All of the records need to be retyped exactly, with no line dropped.

Start of Given entries

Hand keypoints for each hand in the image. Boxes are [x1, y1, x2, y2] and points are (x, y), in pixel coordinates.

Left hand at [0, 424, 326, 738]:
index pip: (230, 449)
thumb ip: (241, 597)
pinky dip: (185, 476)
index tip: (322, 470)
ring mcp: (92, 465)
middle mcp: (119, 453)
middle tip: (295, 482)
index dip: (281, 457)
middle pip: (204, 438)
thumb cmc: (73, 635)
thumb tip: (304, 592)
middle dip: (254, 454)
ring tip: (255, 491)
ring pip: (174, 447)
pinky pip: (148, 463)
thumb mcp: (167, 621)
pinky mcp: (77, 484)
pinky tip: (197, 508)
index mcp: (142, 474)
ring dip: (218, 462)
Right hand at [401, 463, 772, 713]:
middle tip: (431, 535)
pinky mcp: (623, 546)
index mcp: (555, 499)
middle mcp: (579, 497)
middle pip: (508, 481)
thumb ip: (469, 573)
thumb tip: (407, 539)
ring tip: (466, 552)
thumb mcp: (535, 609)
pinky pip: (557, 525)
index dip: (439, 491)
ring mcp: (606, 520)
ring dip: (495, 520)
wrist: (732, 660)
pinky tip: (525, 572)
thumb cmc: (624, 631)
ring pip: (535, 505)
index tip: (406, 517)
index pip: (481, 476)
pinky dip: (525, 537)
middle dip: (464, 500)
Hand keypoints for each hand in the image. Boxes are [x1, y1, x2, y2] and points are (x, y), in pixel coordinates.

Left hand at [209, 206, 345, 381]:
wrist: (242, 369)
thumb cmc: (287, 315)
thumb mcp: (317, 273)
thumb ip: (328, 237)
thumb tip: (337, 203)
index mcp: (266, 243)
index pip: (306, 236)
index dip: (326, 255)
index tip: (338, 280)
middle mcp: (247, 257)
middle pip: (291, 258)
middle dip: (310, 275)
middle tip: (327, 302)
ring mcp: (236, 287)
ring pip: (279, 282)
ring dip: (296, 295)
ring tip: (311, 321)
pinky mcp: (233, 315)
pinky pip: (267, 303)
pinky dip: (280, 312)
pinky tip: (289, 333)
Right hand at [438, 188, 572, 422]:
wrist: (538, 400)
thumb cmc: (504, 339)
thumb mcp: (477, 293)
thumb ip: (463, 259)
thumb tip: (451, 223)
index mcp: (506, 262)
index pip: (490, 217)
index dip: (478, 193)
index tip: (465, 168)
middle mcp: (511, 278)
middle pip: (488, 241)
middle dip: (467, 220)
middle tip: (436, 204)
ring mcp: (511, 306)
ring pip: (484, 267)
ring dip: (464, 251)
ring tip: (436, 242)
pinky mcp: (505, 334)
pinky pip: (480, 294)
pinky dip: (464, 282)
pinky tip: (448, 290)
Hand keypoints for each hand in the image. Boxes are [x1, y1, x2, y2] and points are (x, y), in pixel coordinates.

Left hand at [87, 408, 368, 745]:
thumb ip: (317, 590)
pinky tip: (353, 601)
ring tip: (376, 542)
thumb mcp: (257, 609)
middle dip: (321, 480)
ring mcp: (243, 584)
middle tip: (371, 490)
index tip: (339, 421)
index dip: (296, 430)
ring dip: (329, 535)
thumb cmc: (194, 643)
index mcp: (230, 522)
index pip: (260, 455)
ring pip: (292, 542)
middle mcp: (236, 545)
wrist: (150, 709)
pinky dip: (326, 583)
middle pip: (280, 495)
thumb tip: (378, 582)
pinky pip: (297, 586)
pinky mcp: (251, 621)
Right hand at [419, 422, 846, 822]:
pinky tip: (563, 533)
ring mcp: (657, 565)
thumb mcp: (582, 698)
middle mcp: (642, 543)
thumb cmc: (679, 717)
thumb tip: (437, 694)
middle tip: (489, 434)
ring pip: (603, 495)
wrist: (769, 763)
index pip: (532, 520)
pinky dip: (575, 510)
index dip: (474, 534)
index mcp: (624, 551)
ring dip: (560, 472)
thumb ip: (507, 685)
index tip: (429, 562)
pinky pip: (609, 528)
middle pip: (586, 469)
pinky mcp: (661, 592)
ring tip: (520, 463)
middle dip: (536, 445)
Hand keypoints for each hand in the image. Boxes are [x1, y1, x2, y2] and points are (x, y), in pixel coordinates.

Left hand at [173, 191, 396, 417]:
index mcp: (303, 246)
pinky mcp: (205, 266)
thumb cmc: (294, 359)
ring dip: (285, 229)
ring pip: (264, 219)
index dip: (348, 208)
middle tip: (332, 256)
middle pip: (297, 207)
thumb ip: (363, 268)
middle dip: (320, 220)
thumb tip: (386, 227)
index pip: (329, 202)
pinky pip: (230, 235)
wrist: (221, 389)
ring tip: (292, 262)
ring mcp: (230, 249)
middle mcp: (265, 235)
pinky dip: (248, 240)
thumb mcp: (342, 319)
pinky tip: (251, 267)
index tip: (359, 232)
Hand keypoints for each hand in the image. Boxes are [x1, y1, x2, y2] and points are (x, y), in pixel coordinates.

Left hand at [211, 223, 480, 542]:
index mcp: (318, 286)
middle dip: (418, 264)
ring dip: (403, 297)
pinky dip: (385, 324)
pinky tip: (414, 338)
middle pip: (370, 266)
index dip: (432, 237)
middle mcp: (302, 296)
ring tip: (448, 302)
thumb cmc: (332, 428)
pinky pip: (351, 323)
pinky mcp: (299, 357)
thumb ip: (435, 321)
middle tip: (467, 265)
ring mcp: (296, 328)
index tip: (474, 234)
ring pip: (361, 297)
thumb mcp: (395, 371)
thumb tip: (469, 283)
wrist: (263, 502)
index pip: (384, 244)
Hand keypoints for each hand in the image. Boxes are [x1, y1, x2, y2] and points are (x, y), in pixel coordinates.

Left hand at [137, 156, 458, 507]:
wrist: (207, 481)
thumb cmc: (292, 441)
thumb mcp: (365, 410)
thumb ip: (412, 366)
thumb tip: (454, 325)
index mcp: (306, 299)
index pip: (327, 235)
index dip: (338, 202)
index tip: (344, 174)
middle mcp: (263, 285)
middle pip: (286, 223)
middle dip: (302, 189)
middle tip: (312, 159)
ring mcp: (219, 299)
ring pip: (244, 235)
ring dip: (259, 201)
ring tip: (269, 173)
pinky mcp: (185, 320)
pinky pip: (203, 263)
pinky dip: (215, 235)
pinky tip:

End of Given entries

--- Response area ---
Hand keypoints for each hand in the image. Boxes are [x1, y1, x2, y2] and points are (x, y), in pixel coordinates.

Left hand at [0, 424, 326, 738]:
index pip: (230, 449)
thumb ip: (241, 597)
pinky dip: (185, 476)
index tip: (322, 470)
ring mcp: (92, 465)
middle mcp: (119, 453)
middle tip: (295, 482)
index dip: (281, 457)
middle pip: (204, 438)
thumb cmc: (73, 635)
thumb tip: (304, 592)
middle dip: (254, 454)
ring tip: (255, 491)
ring pip: (174, 447)
pinky pip: (148, 463)
thumb mcp: (167, 621)
pinky mcp: (77, 484)
pinky tip: (197, 508)
index mcp: (142, 474)
ring dip: (218, 462)
Right hand at [401, 463, 772, 713]:
middle tip: (431, 535)
pinky mcp: (623, 546)
index mcp: (555, 499)
middle mcp: (579, 497)
middle pip: (508, 481)
thumb ip: (469, 573)
thumb tip: (407, 539)
ring tip: (466, 552)
thumb mcp: (535, 609)
pinky pip: (557, 525)
index dip: (439, 491)
ring mcp: (606, 520)
ring dip: (495, 520)
wrist: (732, 660)
pinky tip: (525, 572)
thumb cmc: (624, 631)
ring pip: (535, 505)
index tip: (406, 517)
index pip: (481, 476)
pinky dip: (525, 537)
middle dip: (464, 500)
Hand keypoints for each hand in the image. Boxes are [x1, y1, x2, y2] and points are (x, y), in pixel coordinates.

Left hand at [209, 206, 345, 381]:
wrist: (242, 369)
thumb cmc: (287, 315)
thumb mcp: (317, 273)
thumb ip: (328, 237)
thumb tip: (337, 203)
index mcp: (266, 243)
index pip: (306, 236)
index dip: (326, 255)
index tip: (338, 280)
middle mcp: (247, 257)
middle pip: (291, 258)
middle dip: (310, 275)
middle tip: (327, 302)
ring mcp: (236, 287)
ring pip: (279, 282)
ring dip: (296, 295)
ring tip: (311, 321)
pinky mcp: (233, 315)
pinky pip: (267, 303)
pinky dip: (280, 312)
pinky tip: (289, 333)
Right hand at [438, 188, 572, 422]:
wrist: (538, 400)
thumb cmc: (504, 339)
thumb mcp: (477, 293)
thumb ip: (463, 259)
thumb tip: (451, 223)
index mcp: (506, 262)
index pip: (490, 217)
index dip: (478, 193)
index tip: (465, 168)
middle mcp: (511, 278)
middle pip: (488, 241)
middle dip: (467, 220)
middle tip: (436, 204)
ring mcp: (511, 306)
ring pip: (484, 267)
ring dip: (464, 251)
ring tip: (436, 242)
pinky mcp: (505, 334)
pinky pip: (480, 294)
pinky dip: (464, 282)
pinky tip: (448, 290)
Hand keypoints for each hand in the image. Boxes are [x1, y1, x2, y2] and points are (x, y), in pixel coordinates.

Left hand at [87, 408, 368, 745]:
thumb ip: (317, 590)
pinky tip: (353, 601)
ring tip: (376, 542)
thumb mcp: (257, 609)
middle dip: (321, 480)
ring mcp: (243, 584)
middle tip: (371, 490)
index tip: (339, 421)
index dip: (296, 430)
ring dip: (329, 535)
thumb cmc: (194, 643)
index mcp: (230, 522)
index pip: (260, 455)
ring pip: (292, 542)
middle mcp: (236, 545)
wrist: (150, 709)
pinky dip: (326, 583)
middle pip: (280, 495)
thumb tip: (378, 582)
pinky pip: (297, 586)
pinky mcp: (251, 621)
Right hand at [419, 422, 846, 822]:
pinky tip: (563, 533)
ring mcp: (657, 565)
thumb mcp: (582, 698)
middle mcp: (642, 543)
thumb cmc: (679, 717)
thumb tip: (437, 694)
middle tip: (489, 434)
ring pip: (603, 495)
wrist: (769, 763)
index pip: (532, 520)
pinky dip: (575, 510)
index dip: (474, 534)
index mcp: (624, 551)
ring dip: (560, 472)
thumb ip: (507, 685)
index tip: (429, 562)
pinky pip: (609, 528)
middle pip: (586, 469)
pinky mcp: (661, 592)
ring tip: (520, 463)
middle dip: (536, 445)
Hand keypoints for each hand in the image. Boxes are [x1, y1, x2, y2] and points are (x, y), in pixel coordinates.

Left hand at [173, 191, 396, 417]:
index mcp: (303, 246)
pinky mcp: (205, 266)
thumb cmc: (294, 359)
ring dip: (285, 229)
ring pip: (264, 219)
index dip: (348, 208)
middle tip: (332, 256)
middle pip: (297, 207)
thumb ip: (363, 268)
middle dip: (320, 220)
thumb tip: (386, 227)
index pip: (329, 202)
pinky pip: (230, 235)
wrist: (221, 389)
ring tip: (292, 262)
ring mcp: (230, 249)
middle mcp: (265, 235)
pinky dip: (248, 240)
thumb mcp: (342, 319)
pinky tip: (251, 267)
index tip: (359, 232)
Hand keypoints for each hand in the image. Boxes are [x1, y1, x2, y2] and points are (x, y), in pixel coordinates.

Left hand at [211, 223, 480, 542]:
index mcp: (318, 286)
middle dip: (418, 264)
ring dip: (403, 297)
pinky dip: (385, 324)
pinky tip: (414, 338)
middle pip: (370, 266)
index dip: (432, 237)
middle mcp: (302, 296)
ring tip: (448, 302)
thumb cmc: (332, 428)
pinky pip: (351, 323)
pinky mcp: (299, 357)
thumb ip: (435, 321)
middle tip: (467, 265)
ring mcp: (296, 328)
index tip: (474, 234)
ring pip: (361, 297)
thumb mcp: (395, 371)
thumb tip: (469, 283)
wrist: (263, 502)
index pip: (384, 244)
Hand keypoints for each hand in the image. Boxes are [x1, y1, x2, y2] and points are (x, y), in pixel coordinates.

Left hand at [137, 156, 458, 507]:
wrist: (207, 481)
thumb cmc: (292, 441)
thumb mcp: (365, 410)
thumb ip: (412, 366)
thumb tip: (454, 325)
index mcp: (306, 299)
index pip: (327, 235)
index dip: (338, 202)
index tip: (344, 174)
middle mcp: (263, 285)
middle pip: (286, 223)
middle dip: (302, 189)
middle tip: (312, 159)
ring mcp: (219, 299)
ring pip: (244, 235)
ring dip: (259, 201)
ring tip: (269, 173)
pinky mcp: (185, 320)
pinky pip: (203, 263)
pinky dip: (215, 235)
pinky tip:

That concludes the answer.